When McLuhan talked about the medium as the message he talked about the media as a thing which acts as an extension. Imagine you go out and meet someone and you get their name and phone number. The phone number is great because you can talk to them live with no difficulty. A facebook account is greater because it allows you to understand their personality, their likes and dislikes and more. It’s a way for people to embelish on spontaneous meetings.

It’s the global village that McLuhanits have examined and studied. Since everyone knows everyone else facebook is the village taverna. It’s where you speak to your friends about other friends and a community forms. If you interact with enough groups then that village, that medium (facebook) becomes a family. There is nothing sinister about it for the simple reason that you do not remain anonymous. Everyone whose interest you have summoned will be able to feed their curiosity and the next time they go to an event they will invite you.

I love it.

When I was living in a small village in Switzerland I was afraid that technology was a great isolationist tool but that view has changed. What is isolationist about going online and sharing your interests with others. i created one group and 56 people became members. Those members are all fans of the Paleo Festival.

Events are shared and talked about. I may not spend every day around those at King’s but this does not mean that I have not been invited to their events. I was invited in person to the clavicle challenge but did not participate. I’ve been invited to parties via sms, bulletins on myspace and event notifications on Facebook. People invite other friends and you’ll see how many people are planning on going and next time you meet them you’ll be able to discuss that.

In other cases, as with the silent disco I was able to see an event and participate. Once the event was over I was able to share the content with many people. They come, they participate. They take pictures and upload them. I upload some as well. The event was only an hour long but the bond formed through the event is enhanced and perpetuated through Facebook.

There is a night at the SU bar tonight involving tequilla shots. Many people will meet but how many friendships will last beyond a night. There’s one girl who I chatted to at the beginning of the year but now she doesn’t recognise me. Similar things happen every year and it’s tiring.

Facebook has become the new social hub. I see how everyone is doing and they see how I’m doing. They post pictures and I’m reminded of how much fun was had at those events. It’s perpetual, a cycle of positive feedback.

Does technology determin how people interact? Yes because it helps them get to where they want to get and affects the comfort level but no because human nature is human. In other words the fundamental principles remain the same although the means by which certain things are done affects the interaction.

Why study the media?

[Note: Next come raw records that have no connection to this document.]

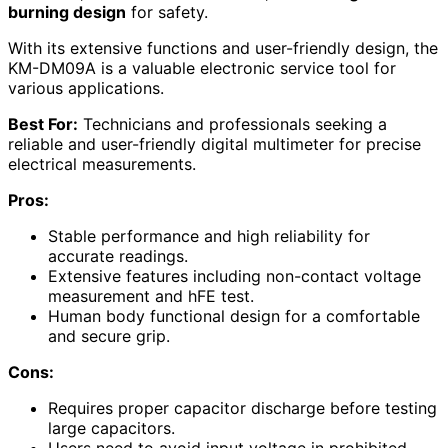
burning design
for safety.
With its extensive functions and user-friendly design, the
KM-DM09A is a valuable electronic service tool for
various applications.
Best For:
Technicians and professionals seeking a
reliable and user-friendly digital multimeter for precise
electrical measurements.
Pros:
Stable performance and high reliability for
accurate readings.
Extensive features including non-contact voltage
measurement and hFE test.
Human body functional design for a comfortable
and secure grip.
Cons:
Requires proper capacitor discharge before testing
large capacitors.
Users need to avoid input voltage in prohibited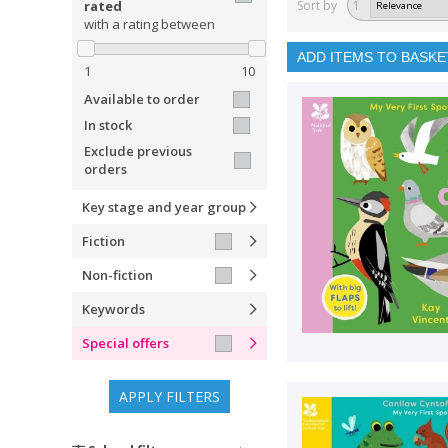
rated
Sort by
1
with a rating between
ADD ITEMS TO BASKE
1
10
Available to order
In stock
Exclude previous
orders
Key stage and year group
Fiction
Non-fiction
Keywords
Special offers
APPLY FILTERS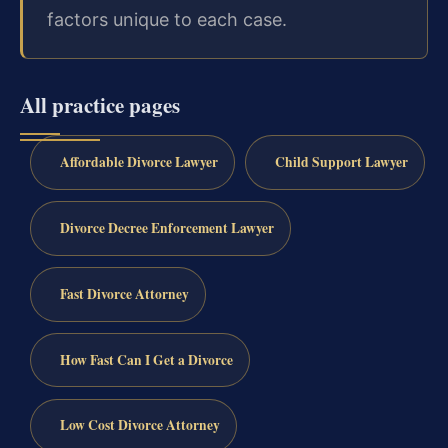
factors unique to each case.
All practice pages
Affordable Divorce Lawyer
Child Support Lawyer
Divorce Decree Enforcement Lawyer
Fast Divorce Attorney
How Fast Can I Get a Divorce
Low Cost Divorce Attorney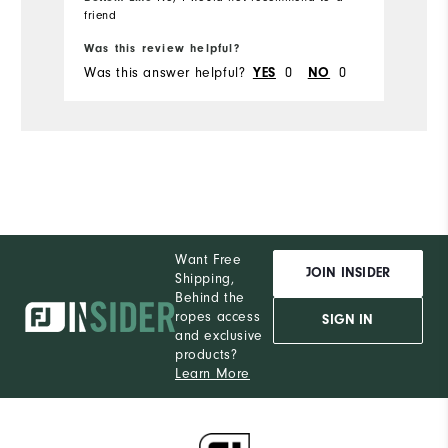
friend
Bo
Was this review helpful?
Wa
Was this answer helpful?
0
0
Wa
YES
NO
Want Free
JOIN INSIDER
Shipping,
Behind the
ropes access
SIGN IN
and exclusive
products?
Learn More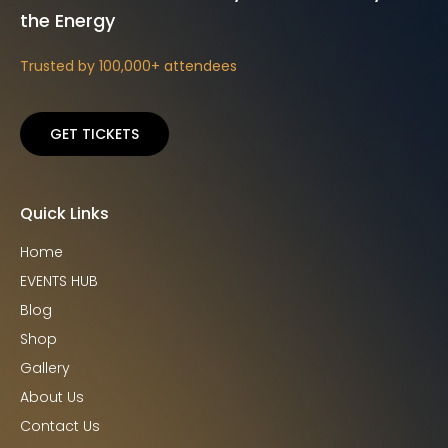
the Energy
Trusted by 100,000+ attendees
GET TICKETS
Quick Links
Home
EVENTS HUB
Blog
Shop
Gallery
About Us
Contact Us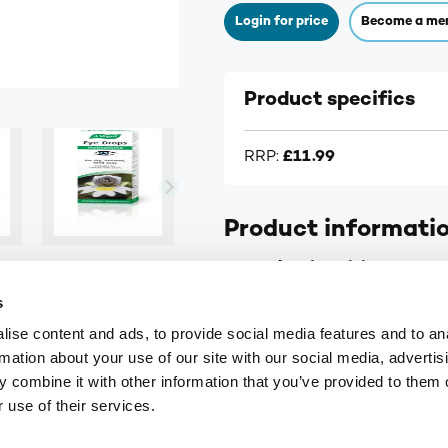
Login for price
Become a me
Product specifics
RRP:
£11.99
Product informati
A.Vogel Moisturising Eye Dr
s
For dry, irritated or tired 
ise content and ads, to provide social media features and to an
Suitable for those wearin
rmation about your use of our site with our social media, advertis
Also suitable for children 
 combine it with other information that you’ve provided to them o
 use of their services.
Contains Euphrasia (Eyeb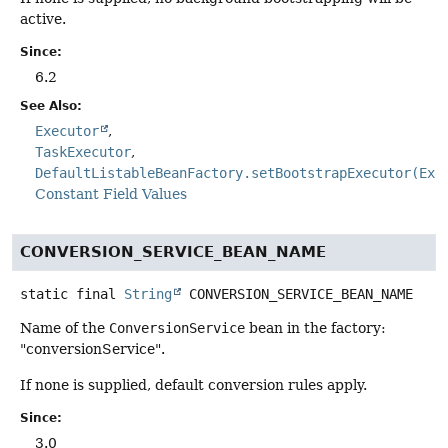
active.
Since:
6.2
See Also:
Executor
TaskExecutor
DefaultListableBeanFactory.setBootstrapExecutor(Exe
Constant Field Values
CONVERSION_SERVICE_BEAN_NAME
static final
String
CONVERSION_SERVICE_BEAN_NAME
Name of the
ConversionService
bean in the factory:
"conversionService".
If none is supplied, default conversion rules apply.
Since:
3.0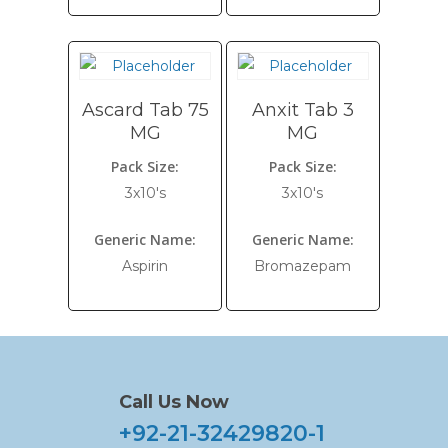
Ascard Tab 75
Anxit Tab 3
MG
MG
Pack Size:
Pack Size:
3x10's
3x10's
Generic Name:
Generic Name:
Aspirin
Bromazepam
Call Us Now
+92-21-32429820-1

Because by studying the media you are studying communication between individuals, whether it’s the type of chair they’re sitting on or the type of alcohol they’re drinking. It encompasses our daily lives to such an extent that it’s considered a mickey mouse course. Why spend 30hrs in a library reading books that were written thirty years ago when the media changes at the speed of thought. I’ve seen the media landscape change so much within the past 10 years that every day I form new opinions and philosophies about communication.

Media studies are within every book about film, every photograph, every song, every bag. We’re saturated by the media around us therefore we discredit those who study the media. I don’t me we as in I but rather the metaphorical We of society as a whole.